John C Klensin wrote:
--On Thursday, 30 December, 2004 11:21 -0800 EKR <ekr@xxxxxxxx>
wrote:
"Soininen Jonne (Nokia-NET/Helsinki)"
<jonne.soininen@xxxxxxxxx> writes:
I admit that I maybe have too much a view point of someone
working for a relatively large company. I try to approach
this from a position where the IAOC itself does not become a
significant cost for IASA.
However, as these are the people that are responsible for
setting the budget and supervising the finances of the IASA
and there is no real owner to control the expenses it would
be clearer to have the IAOC members being responsible for
their own expenses.
...
Jonne,
The argument you're making here is for a policy that IAOC
members should be responsible for their own expenses. That's a
perfectly reasonable policy, but the course of action you're
arguing for is to write it into the BCP so that it can't be
changed without extraordinary difficulty.

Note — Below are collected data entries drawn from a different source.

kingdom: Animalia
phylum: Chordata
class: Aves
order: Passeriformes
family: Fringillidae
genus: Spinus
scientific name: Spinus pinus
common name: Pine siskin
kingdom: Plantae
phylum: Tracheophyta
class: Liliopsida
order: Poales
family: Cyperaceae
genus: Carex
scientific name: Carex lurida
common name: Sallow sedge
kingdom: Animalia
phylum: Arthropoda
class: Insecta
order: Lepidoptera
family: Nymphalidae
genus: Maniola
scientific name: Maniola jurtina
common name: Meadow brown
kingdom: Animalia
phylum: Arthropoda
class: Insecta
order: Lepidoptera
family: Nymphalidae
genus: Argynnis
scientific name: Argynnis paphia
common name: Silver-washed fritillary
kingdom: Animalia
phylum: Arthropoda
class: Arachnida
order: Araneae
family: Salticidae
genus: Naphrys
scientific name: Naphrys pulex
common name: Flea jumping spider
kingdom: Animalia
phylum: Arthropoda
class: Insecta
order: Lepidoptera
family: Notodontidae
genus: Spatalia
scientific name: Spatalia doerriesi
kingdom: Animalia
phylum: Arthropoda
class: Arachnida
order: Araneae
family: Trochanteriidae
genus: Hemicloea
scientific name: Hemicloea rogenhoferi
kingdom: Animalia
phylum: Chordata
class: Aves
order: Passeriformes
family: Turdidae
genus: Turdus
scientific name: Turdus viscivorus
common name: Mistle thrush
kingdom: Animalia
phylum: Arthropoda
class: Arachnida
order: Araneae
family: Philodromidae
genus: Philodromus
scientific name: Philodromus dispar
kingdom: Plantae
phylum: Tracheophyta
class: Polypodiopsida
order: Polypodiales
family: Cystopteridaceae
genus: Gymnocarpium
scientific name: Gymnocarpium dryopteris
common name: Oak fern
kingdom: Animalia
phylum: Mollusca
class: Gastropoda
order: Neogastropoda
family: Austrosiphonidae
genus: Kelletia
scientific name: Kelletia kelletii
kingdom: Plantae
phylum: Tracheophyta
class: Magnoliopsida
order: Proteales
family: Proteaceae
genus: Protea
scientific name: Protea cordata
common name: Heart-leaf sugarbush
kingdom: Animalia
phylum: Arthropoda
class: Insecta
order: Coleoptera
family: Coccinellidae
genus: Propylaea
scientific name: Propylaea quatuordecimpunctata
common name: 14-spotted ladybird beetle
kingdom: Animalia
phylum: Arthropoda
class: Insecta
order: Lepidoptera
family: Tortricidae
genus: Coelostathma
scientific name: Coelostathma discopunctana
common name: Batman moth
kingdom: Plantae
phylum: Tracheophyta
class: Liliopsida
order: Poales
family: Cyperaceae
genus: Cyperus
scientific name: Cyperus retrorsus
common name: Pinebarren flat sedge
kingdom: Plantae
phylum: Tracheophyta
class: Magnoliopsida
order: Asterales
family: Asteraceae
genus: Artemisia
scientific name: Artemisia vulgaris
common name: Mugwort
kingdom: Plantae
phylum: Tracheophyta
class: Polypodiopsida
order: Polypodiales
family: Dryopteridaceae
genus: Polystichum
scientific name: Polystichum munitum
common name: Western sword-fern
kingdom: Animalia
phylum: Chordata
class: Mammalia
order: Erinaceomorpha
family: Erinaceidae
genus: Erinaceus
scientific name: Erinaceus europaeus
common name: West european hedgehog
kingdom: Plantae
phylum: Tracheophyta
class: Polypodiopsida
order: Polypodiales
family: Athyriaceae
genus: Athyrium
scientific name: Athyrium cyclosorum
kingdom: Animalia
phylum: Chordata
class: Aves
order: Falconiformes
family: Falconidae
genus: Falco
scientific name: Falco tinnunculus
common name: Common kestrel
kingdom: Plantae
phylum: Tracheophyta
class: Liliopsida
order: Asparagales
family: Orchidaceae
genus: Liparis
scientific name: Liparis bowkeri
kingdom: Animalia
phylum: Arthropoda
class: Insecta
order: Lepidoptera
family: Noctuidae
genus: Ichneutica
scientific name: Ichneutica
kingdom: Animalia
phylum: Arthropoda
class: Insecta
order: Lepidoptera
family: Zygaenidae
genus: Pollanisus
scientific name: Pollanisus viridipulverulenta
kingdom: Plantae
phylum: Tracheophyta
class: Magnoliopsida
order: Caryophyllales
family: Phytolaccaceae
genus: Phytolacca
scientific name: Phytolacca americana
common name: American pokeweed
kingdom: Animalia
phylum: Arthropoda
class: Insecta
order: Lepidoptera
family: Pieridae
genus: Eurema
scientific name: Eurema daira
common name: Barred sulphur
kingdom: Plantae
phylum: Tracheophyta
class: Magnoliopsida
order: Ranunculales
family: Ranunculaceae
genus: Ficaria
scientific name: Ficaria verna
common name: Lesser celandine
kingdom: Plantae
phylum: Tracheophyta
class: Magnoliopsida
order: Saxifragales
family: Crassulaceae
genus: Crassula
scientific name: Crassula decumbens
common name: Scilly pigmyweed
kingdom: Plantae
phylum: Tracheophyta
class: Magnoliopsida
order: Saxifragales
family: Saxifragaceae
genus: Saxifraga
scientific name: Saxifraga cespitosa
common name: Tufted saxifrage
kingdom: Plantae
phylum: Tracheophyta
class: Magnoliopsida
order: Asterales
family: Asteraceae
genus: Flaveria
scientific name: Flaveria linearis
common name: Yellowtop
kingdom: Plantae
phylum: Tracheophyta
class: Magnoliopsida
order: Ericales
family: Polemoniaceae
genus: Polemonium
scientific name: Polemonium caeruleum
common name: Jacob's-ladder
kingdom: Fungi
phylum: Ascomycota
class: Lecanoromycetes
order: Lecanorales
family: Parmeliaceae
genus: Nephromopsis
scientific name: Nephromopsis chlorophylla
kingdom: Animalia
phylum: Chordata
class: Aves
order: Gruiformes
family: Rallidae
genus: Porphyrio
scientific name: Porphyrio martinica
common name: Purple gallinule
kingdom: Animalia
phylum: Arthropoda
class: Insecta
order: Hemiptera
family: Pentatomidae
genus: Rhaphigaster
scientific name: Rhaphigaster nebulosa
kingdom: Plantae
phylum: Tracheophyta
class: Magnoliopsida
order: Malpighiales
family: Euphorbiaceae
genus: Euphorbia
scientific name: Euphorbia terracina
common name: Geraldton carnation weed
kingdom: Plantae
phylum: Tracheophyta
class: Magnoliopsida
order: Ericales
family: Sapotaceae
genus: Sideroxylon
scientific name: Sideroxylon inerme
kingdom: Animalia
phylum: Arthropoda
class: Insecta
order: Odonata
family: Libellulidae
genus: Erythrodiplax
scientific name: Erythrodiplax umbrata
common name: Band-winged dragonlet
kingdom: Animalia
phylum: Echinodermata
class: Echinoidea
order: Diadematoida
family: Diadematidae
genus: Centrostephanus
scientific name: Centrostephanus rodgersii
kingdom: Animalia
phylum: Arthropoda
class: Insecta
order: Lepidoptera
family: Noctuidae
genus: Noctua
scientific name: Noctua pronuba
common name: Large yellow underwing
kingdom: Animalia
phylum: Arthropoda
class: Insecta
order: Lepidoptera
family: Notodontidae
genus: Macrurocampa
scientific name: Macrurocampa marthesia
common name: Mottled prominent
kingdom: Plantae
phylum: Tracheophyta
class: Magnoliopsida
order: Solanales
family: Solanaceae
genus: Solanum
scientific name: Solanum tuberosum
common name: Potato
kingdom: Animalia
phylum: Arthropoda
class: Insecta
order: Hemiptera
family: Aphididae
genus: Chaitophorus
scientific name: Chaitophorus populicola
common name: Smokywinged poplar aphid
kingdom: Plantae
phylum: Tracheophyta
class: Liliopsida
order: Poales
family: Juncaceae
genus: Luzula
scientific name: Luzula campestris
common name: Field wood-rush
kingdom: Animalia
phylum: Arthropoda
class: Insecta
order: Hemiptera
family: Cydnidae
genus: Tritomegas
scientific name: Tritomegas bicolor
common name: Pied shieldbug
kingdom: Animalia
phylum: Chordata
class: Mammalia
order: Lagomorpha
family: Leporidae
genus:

Can you explain why
you think that that's necessary?
EKR has now tried to make this point several times, and others
don't seem to be hearing him, so let me try and, in the process,
provide an additional data point.
I think it is key that this is a management decision, not
material for the BCP. The right way to deal with this, IMO, is
the way we have (apparently) agreed to handle other details,
i.e., to have the BCP charge the IAOC with coming up with a
policy and making that policy known in the community. Were that
policy to be, or become, abusive, then it needs to be fixed by
(or with) the IAOC. But let's not lock a specific, perhaps
over-specific, policy into the BCP.
In case anyone doesn't know, IAB and IESG members, and probably
others, have occasionally been reimbursed for travel expenses to
meetings where they were representing the IETF and no other
source of funds was available. If I recall, travel expenses to
IETF meetings have occasionally, although I think very rarely,
been reimbursed as well. When it has been done, those expenses
have been covered out of IETF Chair discretionary funds provided
by ISOC. The reimbursements have not been widely publicized, I
think, out of consideration for the privacy of the people
involved. The new IASA disclosure rules would, I believe,
require at least an accounting of the total amounts of money
expended in this way. But going further than that could, IMO,
hurt our ability to operate effectively, and to get the best
people to key meetings (rather than just the best-supported
people) and we should be careful to not shoot ourselves in the
foot in this area.
Exactly. If for whatever reason a person who doesn't have corporate
support gets appointed to the IAOC, we mustn't have a rule that
prevents that person from being reimbursed for legitimate expenses.
The rule that Jonne cited for ISOC Trustees covers that nicely.
The principle that IAOC members donate their time might be
worth writing down, but expenses are an operational matter.